Il Tar è intervenuto e ha deliberato la conferma della sanzione dell’Autorità per le garanzie nelle Comunicazioni (Agcom) da 750 mila euro nei confronti di Meta in seguito all’apparizione di pubblicità relativa al gioco d’azzardo indirizzata tramite sistemi di targeting adv di Facebook a un pubblico italiano. Il Tar ha anche confermato l’obbligo richiesto da Agcom a Meta di bloccare queste pubblicità illecite secondo il principio del notice and take down.
La pronuncia del Tar è arrivata per rigettare il ricorso di Meta Platform Irelands nei confronti della delibera con cui Agcom aveva sanzionato la società.
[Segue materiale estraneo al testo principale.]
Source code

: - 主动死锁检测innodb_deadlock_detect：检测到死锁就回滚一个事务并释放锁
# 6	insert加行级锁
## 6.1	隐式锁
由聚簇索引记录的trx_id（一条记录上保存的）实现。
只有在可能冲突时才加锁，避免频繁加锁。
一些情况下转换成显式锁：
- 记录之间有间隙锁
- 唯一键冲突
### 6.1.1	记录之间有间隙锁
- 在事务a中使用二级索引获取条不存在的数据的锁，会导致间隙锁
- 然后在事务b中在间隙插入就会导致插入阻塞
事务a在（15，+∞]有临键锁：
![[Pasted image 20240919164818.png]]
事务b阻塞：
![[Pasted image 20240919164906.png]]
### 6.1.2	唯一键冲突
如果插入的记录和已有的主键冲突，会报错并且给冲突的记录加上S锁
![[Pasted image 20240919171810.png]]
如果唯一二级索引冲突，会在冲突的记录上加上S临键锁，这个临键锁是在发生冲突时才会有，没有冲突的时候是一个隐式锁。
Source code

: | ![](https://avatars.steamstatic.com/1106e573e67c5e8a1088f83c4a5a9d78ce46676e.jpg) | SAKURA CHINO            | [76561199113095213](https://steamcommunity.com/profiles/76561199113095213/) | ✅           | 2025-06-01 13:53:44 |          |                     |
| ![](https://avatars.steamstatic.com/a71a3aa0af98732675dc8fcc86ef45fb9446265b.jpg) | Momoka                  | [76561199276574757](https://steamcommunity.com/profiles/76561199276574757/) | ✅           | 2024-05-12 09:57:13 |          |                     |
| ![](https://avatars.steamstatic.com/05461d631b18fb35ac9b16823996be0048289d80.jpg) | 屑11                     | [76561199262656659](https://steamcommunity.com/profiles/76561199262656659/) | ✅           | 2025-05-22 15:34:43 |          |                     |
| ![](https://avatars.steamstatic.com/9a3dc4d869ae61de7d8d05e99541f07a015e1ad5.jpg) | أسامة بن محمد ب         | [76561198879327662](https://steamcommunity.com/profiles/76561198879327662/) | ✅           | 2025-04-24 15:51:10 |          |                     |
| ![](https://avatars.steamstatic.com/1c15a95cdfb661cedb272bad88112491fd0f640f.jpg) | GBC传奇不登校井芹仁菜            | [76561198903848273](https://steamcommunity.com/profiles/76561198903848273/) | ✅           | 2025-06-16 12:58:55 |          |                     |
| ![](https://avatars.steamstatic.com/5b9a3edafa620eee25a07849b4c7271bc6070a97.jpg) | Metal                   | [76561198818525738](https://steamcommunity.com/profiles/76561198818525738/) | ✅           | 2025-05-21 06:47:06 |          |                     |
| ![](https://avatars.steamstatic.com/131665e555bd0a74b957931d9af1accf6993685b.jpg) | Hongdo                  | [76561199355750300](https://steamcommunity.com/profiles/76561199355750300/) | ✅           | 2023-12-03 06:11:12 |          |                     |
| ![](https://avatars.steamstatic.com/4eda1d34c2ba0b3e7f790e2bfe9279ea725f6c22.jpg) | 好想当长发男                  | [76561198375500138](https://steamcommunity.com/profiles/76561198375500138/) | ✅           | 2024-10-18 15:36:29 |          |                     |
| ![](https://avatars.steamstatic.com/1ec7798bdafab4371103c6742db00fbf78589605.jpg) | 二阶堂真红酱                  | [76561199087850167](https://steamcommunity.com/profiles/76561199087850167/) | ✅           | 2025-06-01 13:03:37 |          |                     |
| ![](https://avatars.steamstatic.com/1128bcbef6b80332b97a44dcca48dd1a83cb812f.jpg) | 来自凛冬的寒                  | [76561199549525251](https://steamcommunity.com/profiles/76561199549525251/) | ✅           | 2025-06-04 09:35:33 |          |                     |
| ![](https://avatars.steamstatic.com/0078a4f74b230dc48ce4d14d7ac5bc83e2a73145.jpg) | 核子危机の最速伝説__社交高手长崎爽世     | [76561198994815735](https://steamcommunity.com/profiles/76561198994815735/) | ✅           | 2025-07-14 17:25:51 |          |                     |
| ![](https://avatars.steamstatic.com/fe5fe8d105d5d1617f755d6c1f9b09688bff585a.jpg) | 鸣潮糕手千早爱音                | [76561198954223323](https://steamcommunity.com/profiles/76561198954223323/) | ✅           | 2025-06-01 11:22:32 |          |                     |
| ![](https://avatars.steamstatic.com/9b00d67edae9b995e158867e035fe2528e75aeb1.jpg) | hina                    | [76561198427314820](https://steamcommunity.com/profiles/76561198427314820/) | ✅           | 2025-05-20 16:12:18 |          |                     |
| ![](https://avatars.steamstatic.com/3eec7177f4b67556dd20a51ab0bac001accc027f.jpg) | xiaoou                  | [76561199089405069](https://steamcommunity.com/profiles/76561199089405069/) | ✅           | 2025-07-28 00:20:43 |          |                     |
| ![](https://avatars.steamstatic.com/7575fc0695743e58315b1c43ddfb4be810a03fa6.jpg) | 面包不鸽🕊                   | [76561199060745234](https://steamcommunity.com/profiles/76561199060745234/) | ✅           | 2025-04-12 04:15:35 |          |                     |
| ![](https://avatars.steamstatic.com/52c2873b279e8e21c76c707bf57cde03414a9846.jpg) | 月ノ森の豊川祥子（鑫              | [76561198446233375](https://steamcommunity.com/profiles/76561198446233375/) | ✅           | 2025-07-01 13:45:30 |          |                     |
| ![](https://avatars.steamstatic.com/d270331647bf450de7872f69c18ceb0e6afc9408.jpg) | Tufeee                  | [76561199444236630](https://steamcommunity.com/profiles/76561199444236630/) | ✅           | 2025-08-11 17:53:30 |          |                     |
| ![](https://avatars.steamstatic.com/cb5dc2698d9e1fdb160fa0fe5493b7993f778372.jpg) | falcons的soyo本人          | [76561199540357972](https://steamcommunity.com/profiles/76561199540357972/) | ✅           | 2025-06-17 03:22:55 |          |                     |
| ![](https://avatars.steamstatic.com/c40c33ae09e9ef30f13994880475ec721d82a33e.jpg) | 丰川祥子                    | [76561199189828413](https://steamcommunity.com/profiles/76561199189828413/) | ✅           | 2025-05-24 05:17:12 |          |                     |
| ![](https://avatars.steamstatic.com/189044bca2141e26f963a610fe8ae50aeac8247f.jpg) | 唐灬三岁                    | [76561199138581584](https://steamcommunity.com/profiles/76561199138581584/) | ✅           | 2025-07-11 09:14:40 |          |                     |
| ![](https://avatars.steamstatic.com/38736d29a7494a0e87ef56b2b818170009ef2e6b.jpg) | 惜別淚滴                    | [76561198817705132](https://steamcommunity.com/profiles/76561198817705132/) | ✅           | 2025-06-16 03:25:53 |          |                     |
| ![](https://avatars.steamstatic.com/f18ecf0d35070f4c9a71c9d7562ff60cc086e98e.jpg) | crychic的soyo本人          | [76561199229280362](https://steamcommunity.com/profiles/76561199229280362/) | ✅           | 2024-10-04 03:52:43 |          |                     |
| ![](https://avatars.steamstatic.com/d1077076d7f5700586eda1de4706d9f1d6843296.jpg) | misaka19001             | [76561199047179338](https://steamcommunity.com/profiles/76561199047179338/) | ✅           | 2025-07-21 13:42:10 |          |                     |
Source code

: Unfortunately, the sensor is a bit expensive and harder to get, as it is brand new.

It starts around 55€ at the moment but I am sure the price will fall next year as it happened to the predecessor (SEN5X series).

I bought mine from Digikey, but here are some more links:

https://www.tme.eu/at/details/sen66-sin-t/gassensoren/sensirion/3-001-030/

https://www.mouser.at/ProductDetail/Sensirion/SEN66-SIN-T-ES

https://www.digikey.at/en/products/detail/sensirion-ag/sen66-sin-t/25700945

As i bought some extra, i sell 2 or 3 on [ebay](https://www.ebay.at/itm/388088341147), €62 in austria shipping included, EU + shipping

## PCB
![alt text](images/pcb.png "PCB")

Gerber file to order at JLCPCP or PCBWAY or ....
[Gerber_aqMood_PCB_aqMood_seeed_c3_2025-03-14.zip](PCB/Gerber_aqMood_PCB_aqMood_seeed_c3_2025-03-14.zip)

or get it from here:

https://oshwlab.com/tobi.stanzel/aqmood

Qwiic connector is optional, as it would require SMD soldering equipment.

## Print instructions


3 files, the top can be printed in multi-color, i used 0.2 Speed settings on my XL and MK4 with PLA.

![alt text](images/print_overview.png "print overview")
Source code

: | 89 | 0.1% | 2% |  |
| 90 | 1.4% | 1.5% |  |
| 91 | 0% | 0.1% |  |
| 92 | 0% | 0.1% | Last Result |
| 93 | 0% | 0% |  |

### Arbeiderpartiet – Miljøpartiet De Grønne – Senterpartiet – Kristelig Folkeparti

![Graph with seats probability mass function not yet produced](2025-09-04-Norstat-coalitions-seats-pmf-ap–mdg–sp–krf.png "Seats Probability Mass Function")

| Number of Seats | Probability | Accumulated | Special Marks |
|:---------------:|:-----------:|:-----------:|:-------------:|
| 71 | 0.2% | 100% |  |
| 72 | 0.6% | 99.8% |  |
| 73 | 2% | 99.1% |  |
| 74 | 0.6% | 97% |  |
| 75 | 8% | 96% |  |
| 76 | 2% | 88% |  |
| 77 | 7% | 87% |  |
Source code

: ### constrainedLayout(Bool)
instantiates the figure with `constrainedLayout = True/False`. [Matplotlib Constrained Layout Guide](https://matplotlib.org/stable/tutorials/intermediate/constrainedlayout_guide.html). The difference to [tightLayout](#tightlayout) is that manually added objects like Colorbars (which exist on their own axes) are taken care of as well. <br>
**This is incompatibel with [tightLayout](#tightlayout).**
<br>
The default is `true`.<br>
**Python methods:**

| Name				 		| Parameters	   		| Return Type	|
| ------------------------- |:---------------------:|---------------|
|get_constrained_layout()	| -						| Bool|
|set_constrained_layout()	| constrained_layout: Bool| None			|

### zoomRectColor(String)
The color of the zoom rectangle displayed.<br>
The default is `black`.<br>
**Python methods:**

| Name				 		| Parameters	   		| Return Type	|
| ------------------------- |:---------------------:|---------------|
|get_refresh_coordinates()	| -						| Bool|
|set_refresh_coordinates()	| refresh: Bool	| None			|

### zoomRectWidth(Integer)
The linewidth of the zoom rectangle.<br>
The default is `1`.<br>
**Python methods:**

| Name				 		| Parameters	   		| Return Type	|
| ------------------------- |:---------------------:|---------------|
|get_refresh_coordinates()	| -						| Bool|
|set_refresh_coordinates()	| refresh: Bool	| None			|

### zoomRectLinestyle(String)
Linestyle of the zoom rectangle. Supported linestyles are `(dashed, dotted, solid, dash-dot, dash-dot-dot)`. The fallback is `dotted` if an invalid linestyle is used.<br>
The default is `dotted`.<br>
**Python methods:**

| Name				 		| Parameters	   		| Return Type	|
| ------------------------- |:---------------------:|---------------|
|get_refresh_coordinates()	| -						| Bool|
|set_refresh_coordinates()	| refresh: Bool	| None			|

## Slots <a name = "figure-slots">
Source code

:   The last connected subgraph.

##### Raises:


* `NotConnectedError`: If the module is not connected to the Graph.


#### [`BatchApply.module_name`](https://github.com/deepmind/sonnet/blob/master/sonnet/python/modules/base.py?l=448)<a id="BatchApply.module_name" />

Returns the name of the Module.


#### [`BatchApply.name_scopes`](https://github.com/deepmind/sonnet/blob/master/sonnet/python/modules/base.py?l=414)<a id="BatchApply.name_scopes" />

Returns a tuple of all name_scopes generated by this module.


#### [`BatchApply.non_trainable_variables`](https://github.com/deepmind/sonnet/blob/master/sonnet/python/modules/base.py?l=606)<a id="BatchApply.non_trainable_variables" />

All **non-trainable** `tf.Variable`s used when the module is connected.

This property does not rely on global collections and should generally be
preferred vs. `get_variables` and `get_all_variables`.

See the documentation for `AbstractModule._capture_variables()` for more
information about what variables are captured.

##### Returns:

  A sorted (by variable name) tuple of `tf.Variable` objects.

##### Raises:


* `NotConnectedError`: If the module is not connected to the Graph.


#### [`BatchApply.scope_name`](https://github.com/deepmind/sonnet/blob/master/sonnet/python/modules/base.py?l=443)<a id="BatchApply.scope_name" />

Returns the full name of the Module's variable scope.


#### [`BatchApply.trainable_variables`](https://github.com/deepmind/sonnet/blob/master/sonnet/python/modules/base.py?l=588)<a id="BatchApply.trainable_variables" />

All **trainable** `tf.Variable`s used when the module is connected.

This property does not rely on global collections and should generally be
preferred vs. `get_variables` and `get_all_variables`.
La società irlandese sostiene che “Agcom pretende di fatto che Meta Platforms Ireland sorvegli attivamente i contenuti sponsorizzati e perciò le impone di adattare il proprio modello di business a un nuovo regime di responsabilità”. In pratica Meta sostiene che la decisione dell’Agcom non sia sostenibile in quanto la obbligherebbe a introdurre una sorta di filtro per escludere la possibilità che il gioco d’azzardo venga pubblicizzato in Italia. Inoltre, Meta si ritiene un hosting provider passivo e quindi non sottoposto ad obblighi simili in quanto svincolato da responsabilità “editoriali” sui contenuti che gli utenti caricano.
Con l’ordinanza in questione il Tar ha dato ragione ad Agcom dimostrando che, come indicato nelle condizioni generali del servizio, Meta consente la pubblicità del gioco d’azzardo previa autorizzazione scritta da parte loro. Quindi secondo tali condizioni Meta era a conoscenza che si trattasse di quel genere di pubblicità e che la pubblicità sul gioco d’azzardo in Italia è vietata dal Decreto Dignità.
“La sentenza del Tar conferma ancora una volta l’importanza del ruolo regolatorio svolto da Agcom per imporre anche ai colossi del web il rispetto delle leggi e un maggior controllo dei contenuti che circolano in rete. Contro la piaga del gioco d’azzardo non sono ammissibili leggerezze”, afferma il Commissario Agcom, Massimiliano Capitanio.
Quanto deciso dimostra la volontà di imporre livelli di responsabilità più elevati alle big tech sulle proprie attività e sui propri servizi e sta inaugurando una nuova tendenza giurisprudenziale.